Page images and extracted text:

Segment Open

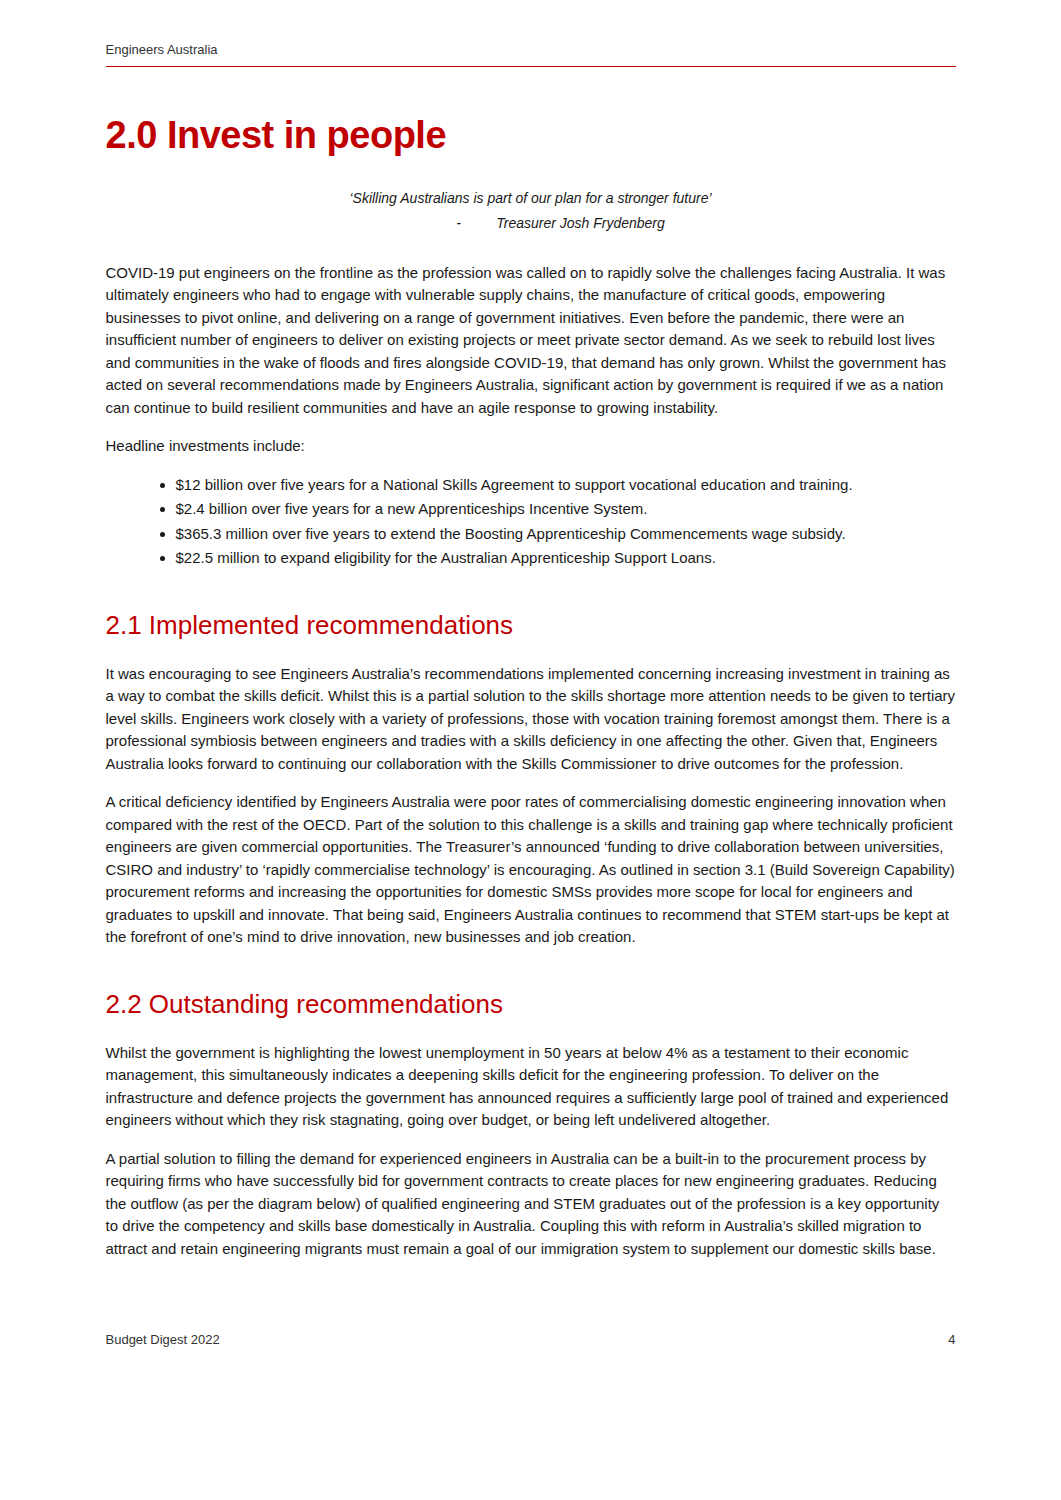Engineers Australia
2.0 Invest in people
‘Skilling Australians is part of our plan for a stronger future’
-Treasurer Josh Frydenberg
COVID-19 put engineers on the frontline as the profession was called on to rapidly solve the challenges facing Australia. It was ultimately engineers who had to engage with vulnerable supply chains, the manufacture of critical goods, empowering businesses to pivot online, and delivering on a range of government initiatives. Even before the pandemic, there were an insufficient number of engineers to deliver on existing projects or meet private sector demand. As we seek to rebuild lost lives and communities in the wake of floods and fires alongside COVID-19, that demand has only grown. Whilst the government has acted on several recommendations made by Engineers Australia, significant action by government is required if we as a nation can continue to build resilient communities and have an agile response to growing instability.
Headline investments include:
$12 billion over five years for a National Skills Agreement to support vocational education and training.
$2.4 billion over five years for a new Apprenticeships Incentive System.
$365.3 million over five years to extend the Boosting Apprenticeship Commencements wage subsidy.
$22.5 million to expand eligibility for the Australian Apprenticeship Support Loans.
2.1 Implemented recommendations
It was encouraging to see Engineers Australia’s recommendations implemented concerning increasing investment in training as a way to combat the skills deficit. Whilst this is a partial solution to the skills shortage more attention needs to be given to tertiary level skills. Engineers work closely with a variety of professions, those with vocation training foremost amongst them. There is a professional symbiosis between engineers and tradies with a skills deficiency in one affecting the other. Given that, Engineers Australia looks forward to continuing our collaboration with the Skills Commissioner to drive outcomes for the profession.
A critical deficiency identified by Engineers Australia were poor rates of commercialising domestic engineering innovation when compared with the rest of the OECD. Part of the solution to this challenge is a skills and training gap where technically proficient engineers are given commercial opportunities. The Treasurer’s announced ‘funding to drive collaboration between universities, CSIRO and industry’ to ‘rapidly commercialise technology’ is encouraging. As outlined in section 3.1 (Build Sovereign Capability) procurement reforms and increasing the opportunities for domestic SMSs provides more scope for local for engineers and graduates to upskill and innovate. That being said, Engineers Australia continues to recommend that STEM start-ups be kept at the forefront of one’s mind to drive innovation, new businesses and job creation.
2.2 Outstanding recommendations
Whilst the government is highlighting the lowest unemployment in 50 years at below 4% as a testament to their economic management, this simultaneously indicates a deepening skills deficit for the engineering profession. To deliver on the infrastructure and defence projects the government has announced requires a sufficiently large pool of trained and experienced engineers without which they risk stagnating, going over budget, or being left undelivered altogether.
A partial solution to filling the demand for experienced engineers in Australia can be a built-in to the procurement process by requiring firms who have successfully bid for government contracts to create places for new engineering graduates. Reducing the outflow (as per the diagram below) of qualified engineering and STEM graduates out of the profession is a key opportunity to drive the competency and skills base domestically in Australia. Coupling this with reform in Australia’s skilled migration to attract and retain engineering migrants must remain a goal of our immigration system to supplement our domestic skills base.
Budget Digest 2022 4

Segment Closed

> **WHAT TO DO**: Restate word for word the lines of the data above, starting at the line containing "2.2 Outstanding recommendations" and ending at the line containing "Whilst the government is", both included, and nothing more.

> **WRITTEN RESPONSE**:
2.2 Outstanding recommendations
Whilst the government is highlighting the lowest unemployment in 50 years at below 4% as a testament to their economic management, this simultaneously indicates a deepening skills deficit for the engineering profession. To deliver on the infrastructure and defence projects the government has announced requires a sufficiently large pool of trained and experienced engineers without which they risk stagnating, going over budget, or being left undelivered altogether.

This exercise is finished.